- [Exercise instructions]: Exclude all pictures. Then restate, word for word, the entries from the first line through the line that contains "framed print: present".

Top of Information supplied

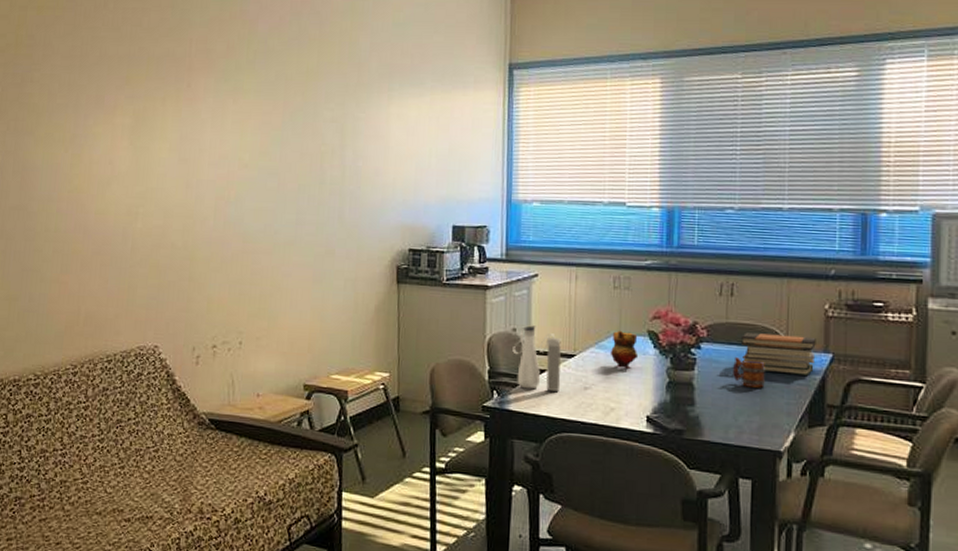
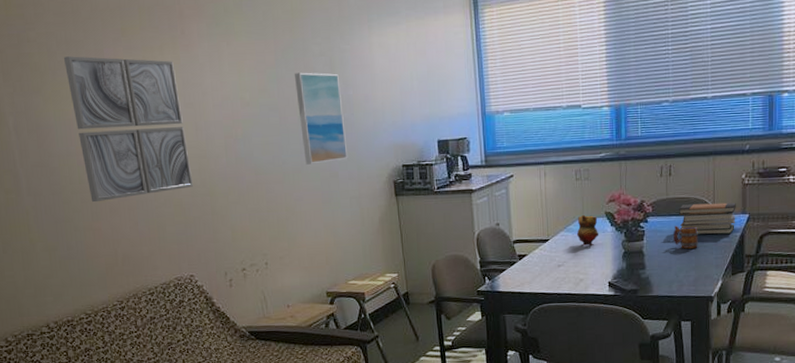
wall art: none [62,100,175,254] -> present [63,56,193,203]
wall art: none [299,137,349,238] -> present [294,72,348,165]
water bottle: present [512,325,561,392] -> none [498,219,539,273]

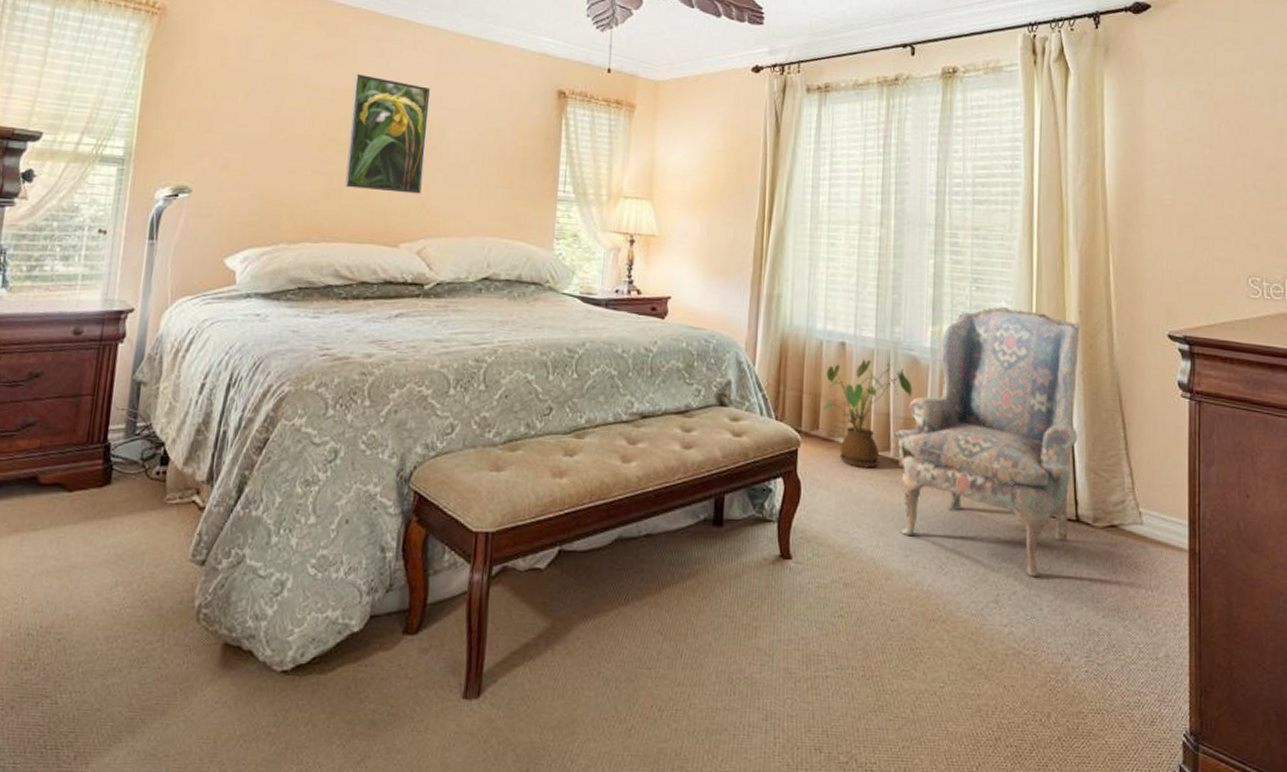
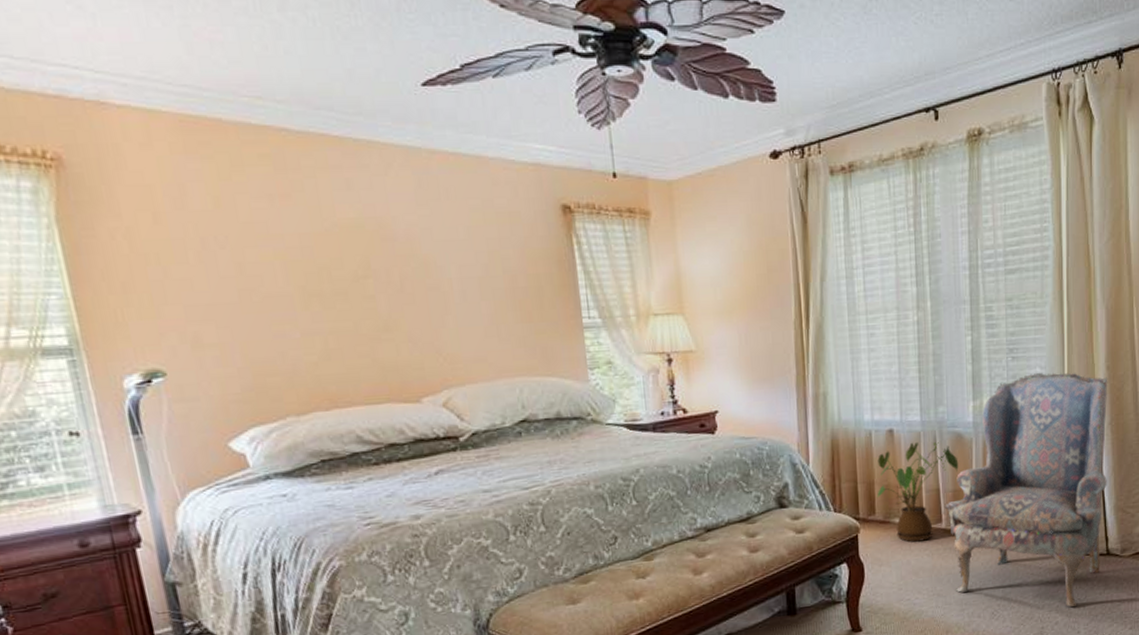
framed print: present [345,74,431,194] -> none [322,213,433,346]

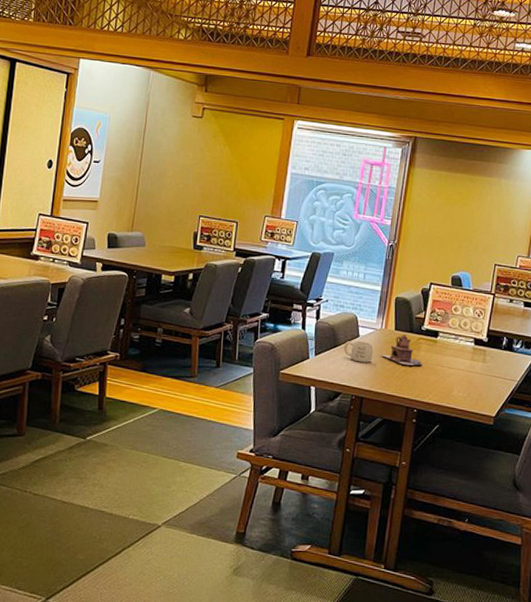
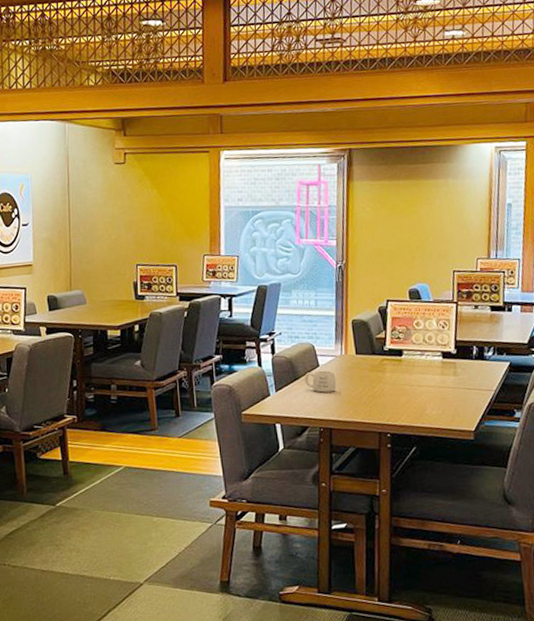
teapot: present [380,335,422,366] -> none [344,358,389,389]

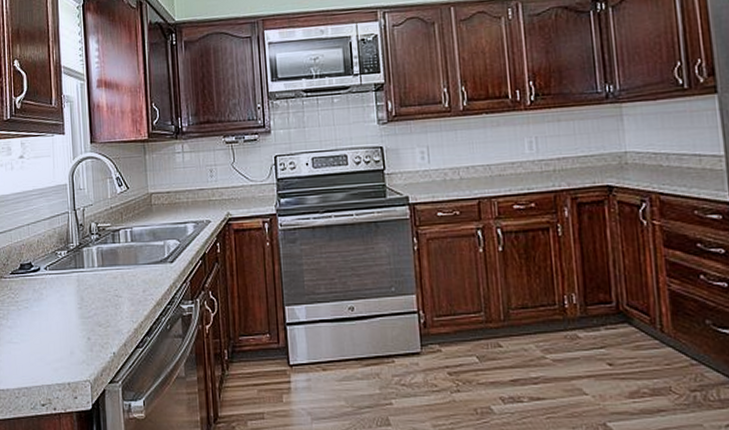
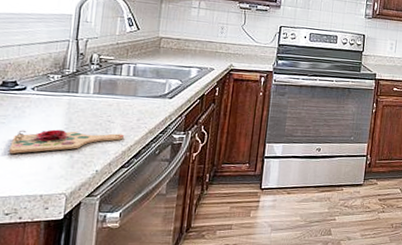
cutting board: none [35,309,133,339] -> present [9,129,124,154]

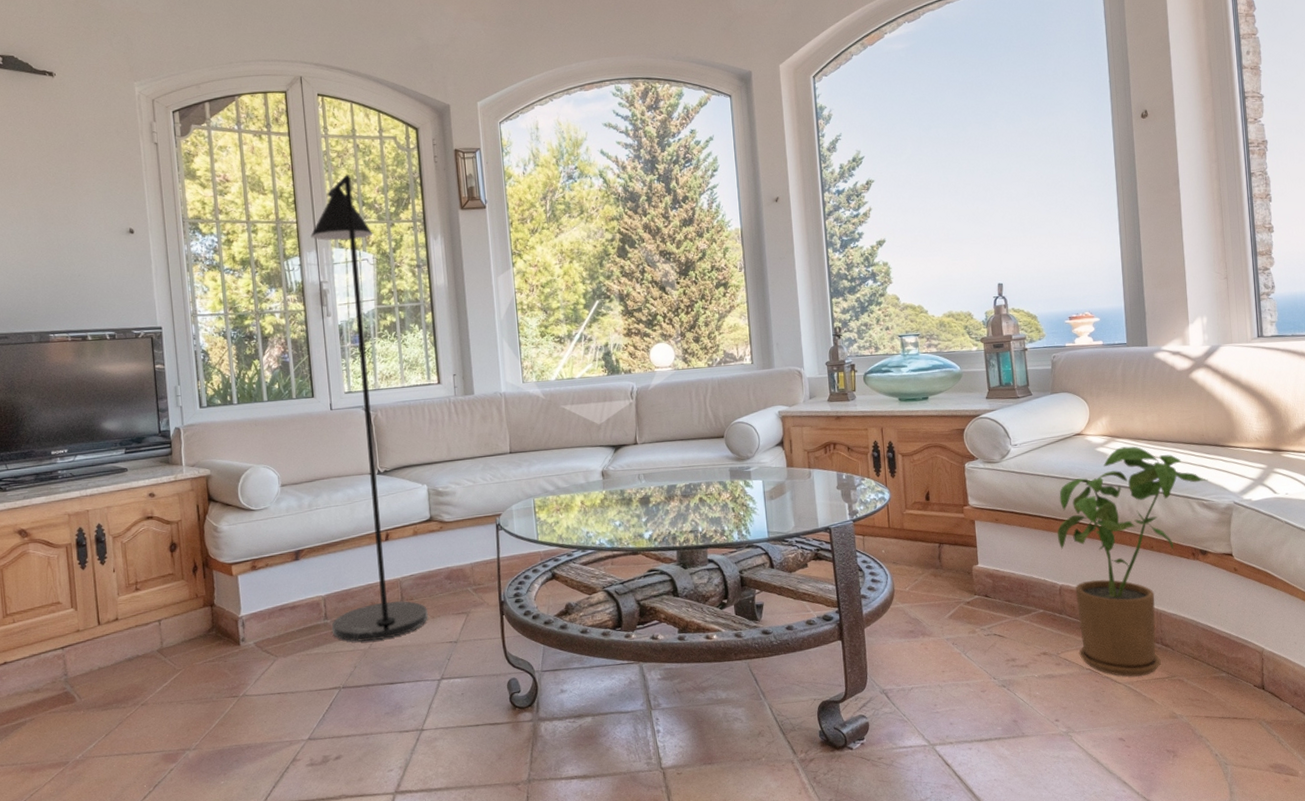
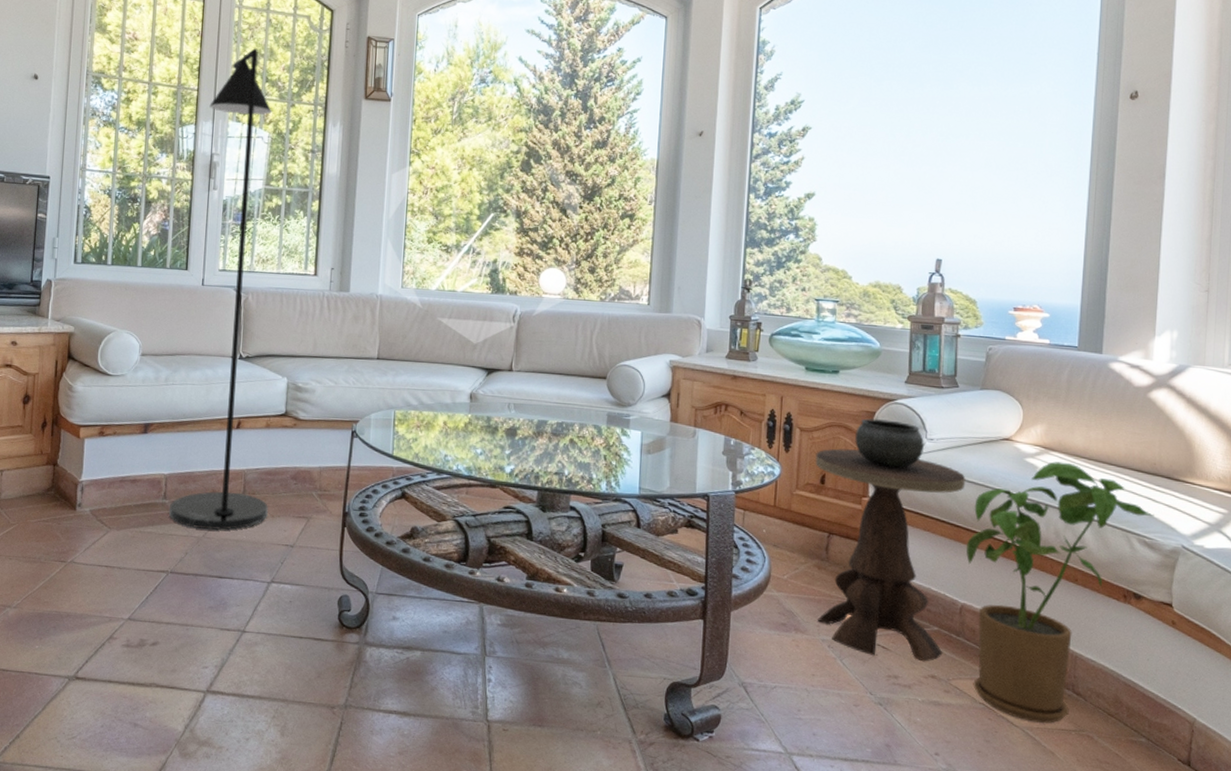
side table: none [918,433,1050,645] -> present [815,418,966,662]

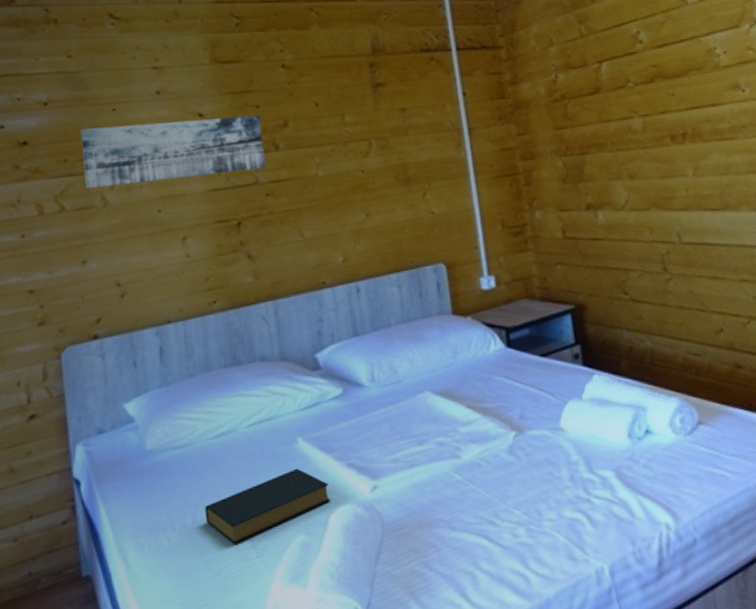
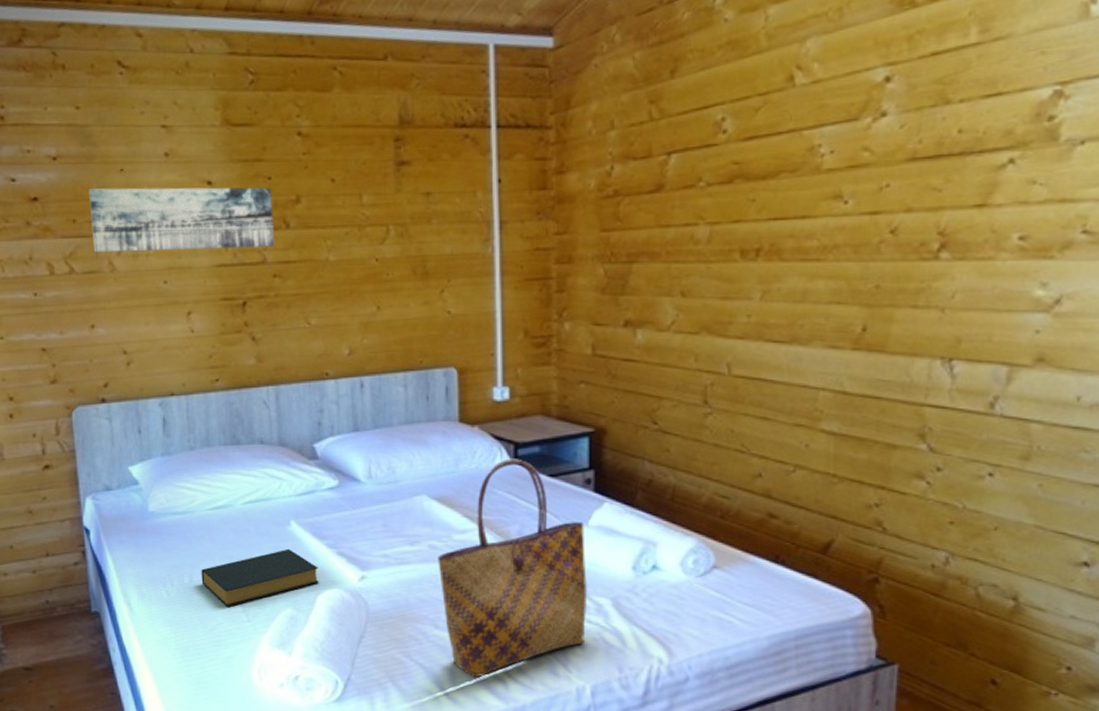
tote bag: none [446,343,596,579] -> present [438,458,587,678]

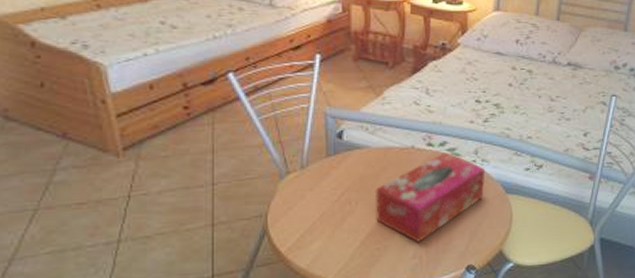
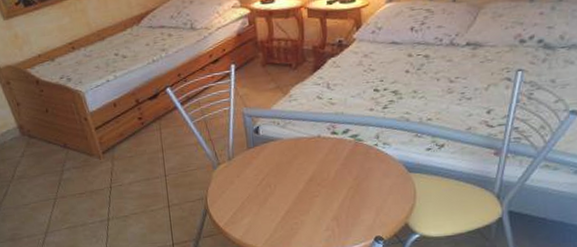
tissue box: present [375,152,486,242] -> none [289,139,388,217]

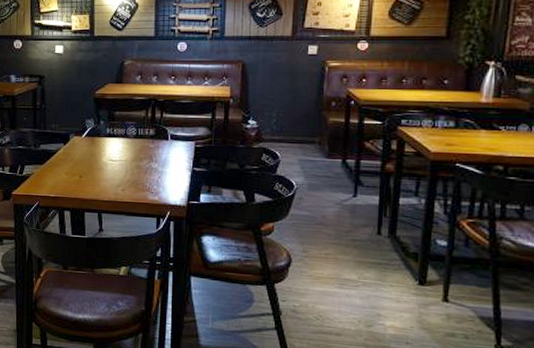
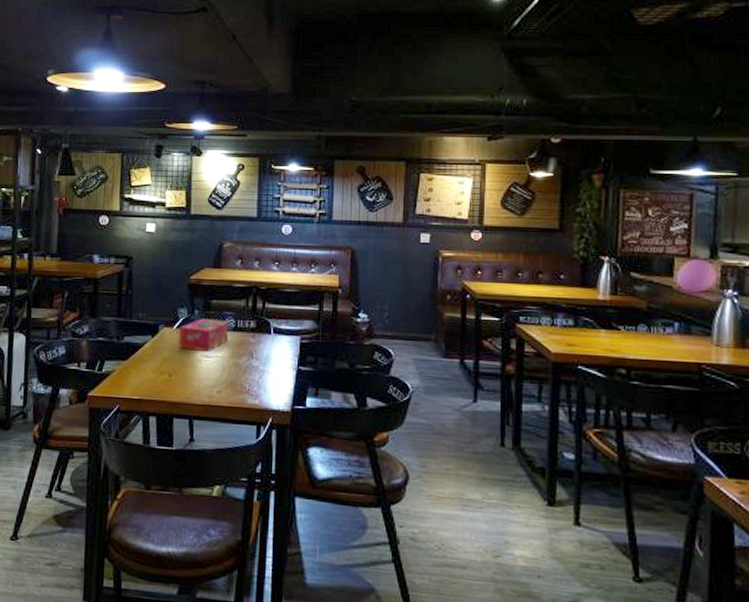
tissue box: none [87,128,131,157] -> present [179,318,230,353]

Bottom of Information supplied

- [Written solution]:
wall art: none [62,100,175,254] -> present [63,56,193,203]
wall art: none [299,137,349,238] -> present [294,72,348,165]
water bottle: present [512,325,561,392] -> none [498,219,539,273]

framed print: present [345,74,431,194] -> none [322,213,433,346]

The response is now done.